Paride Costa, o conselheiro que promoveu a ideia abraçada por Speranzon não quer ser um intolerante ou um fanático. Para mostrar sua excepcional abertura de espírito, ele adverte que não quer atacar os autores que se distanciaram da lista de apóio a Cesare. Ou seja, se alguém assinou a lista, mas depois se afastou dela, como fez Roberto Saviano, autor de um Best-seller sobre a Camorra, pode ser “perdoado”. Costa, como bom cristão, é sensível ao arrependimento e à humilhação alheia.

Aliás, os defensores da livre opinião não devem desesperar-se. Eles ficarão sem ler algo como 200 grandes escritores, mas poderão ler várias vezes Minha Luta, de Aldolf Hitler, os as memórias de Mussolini, que não serão retirados das prateleiras.

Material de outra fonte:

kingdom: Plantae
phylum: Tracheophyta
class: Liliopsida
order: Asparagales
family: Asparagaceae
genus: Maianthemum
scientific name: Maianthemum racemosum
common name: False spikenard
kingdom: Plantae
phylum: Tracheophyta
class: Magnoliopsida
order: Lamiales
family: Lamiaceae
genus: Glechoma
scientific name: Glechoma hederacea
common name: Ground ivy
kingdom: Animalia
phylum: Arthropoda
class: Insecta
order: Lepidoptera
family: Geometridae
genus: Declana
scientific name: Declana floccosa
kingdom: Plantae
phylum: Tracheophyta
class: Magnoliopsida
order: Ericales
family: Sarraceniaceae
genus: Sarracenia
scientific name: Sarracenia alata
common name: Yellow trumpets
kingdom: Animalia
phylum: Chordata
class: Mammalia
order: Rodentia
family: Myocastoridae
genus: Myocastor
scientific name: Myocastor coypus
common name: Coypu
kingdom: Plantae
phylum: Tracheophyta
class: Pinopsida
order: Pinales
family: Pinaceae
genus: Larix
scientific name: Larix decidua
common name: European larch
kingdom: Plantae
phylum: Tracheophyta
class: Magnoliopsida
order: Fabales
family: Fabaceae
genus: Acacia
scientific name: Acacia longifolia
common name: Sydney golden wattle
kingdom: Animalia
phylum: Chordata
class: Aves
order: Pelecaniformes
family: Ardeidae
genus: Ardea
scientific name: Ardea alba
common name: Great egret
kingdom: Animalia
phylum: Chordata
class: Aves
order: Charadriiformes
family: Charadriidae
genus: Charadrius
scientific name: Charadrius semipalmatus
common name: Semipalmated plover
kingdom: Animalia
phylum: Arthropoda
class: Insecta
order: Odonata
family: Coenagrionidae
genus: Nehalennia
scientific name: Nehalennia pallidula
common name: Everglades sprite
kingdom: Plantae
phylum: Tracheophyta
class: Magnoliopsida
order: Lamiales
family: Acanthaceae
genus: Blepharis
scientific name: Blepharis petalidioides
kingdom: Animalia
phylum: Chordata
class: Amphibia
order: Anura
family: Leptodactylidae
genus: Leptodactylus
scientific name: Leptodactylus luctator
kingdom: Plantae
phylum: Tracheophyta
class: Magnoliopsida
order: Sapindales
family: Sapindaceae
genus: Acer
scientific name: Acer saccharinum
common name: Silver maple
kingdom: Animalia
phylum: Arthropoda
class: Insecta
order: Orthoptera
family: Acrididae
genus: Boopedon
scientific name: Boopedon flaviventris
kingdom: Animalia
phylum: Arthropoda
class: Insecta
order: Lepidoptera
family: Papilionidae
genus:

A medida mereceu a rápida adesão de Franco Maccari, líder do sindicato nacional de policiais (COISP), uma das corporações trabalhistas mais poderosas da Europa. Para quem não lembra o artigo em que falei dele, Maccari é aquele que lançou, como bravata bizarra, a idéia de declarar guerra ao Brasil. Maccari vai mais longe que Costa e Speranzon, e propõe que todos os cidadãos colaborem, e nenhum deles compre livros de nenhum daqueles monstruosos hereges. Maccari é um homem de caráter e não fica só nesse conselho. Propõe reuniões em todos os municípios para informar o público e advertir ao Brasil que Itália não se deixa assustar. Ele considera injusto que Battisti seja chamado de “terrorista”. Mas, é pelos motivos opostos aos nossos. Ele acha que é um simples assassino. Não sei se foi involuntário, mas Maccari teve um ato falho: parece que o termo “terrorista” é elogioso para ele, o que não deveria surpreender. Lamentavelmente, a polícia italiana pratica terrorismo de estado e já participou do terrorismo das strage (Senão, que o diga Vinciguerra, o único fascista que ainda paga pena de prisão). (Vide http://www.gazzettino.it/articolo_app.p ... pl=&desc... )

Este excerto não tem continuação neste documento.